[BEGIN Provided records]

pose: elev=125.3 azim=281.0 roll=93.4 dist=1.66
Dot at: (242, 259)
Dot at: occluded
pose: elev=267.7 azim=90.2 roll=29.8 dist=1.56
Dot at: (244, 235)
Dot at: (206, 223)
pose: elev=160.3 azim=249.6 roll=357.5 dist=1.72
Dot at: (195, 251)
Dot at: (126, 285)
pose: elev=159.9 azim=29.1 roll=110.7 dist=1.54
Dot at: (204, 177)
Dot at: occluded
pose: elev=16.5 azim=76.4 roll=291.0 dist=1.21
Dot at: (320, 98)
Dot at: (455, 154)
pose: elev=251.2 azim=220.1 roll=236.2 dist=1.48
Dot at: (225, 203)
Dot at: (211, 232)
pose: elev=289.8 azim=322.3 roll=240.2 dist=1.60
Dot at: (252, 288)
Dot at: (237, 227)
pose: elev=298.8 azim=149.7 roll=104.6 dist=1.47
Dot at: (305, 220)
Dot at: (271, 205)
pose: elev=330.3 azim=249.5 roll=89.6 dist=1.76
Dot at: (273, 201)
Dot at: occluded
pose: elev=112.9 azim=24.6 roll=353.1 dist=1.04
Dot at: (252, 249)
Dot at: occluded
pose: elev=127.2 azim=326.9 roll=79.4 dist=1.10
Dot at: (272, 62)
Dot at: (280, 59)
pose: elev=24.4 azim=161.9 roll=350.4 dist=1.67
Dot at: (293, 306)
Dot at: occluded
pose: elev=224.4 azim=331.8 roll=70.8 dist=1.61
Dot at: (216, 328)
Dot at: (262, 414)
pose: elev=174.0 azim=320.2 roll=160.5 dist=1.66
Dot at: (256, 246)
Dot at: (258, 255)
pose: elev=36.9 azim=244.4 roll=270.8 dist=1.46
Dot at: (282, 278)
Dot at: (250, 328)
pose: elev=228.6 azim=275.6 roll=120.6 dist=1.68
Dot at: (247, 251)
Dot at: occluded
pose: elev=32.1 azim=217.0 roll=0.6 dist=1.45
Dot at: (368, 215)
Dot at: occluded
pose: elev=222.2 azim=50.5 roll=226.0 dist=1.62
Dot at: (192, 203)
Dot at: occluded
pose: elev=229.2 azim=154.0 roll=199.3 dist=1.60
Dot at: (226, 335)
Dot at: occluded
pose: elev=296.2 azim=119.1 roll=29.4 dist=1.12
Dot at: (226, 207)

[END Provided records]

Rewrite the records from the line containing "pose: elev=24.4 azim=161.9" through the end of the records, swapping every "pose" for "camera" and leaving everything else unchanged.

**Output of the exercise:**
camera: elev=24.4 azim=161.9 roll=350.4 dist=1.67
Dot at: (293, 306)
Dot at: occluded
camera: elev=224.4 azim=331.8 roll=70.8 dist=1.61
Dot at: (216, 328)
Dot at: (262, 414)
camera: elev=174.0 azim=320.2 roll=160.5 dist=1.66
Dot at: (256, 246)
Dot at: (258, 255)
camera: elev=36.9 azim=244.4 roll=270.8 dist=1.46
Dot at: (282, 278)
Dot at: (250, 328)
camera: elev=228.6 azim=275.6 roll=120.6 dist=1.68
Dot at: (247, 251)
Dot at: occluded
camera: elev=32.1 azim=217.0 roll=0.6 dist=1.45
Dot at: (368, 215)
Dot at: occluded
camera: elev=222.2 azim=50.5 roll=226.0 dist=1.62
Dot at: (192, 203)
Dot at: occluded
camera: elev=229.2 azim=154.0 roll=199.3 dist=1.60
Dot at: (226, 335)
Dot at: occluded
camera: elev=296.2 azim=119.1 roll=29.4 dist=1.12
Dot at: (226, 207)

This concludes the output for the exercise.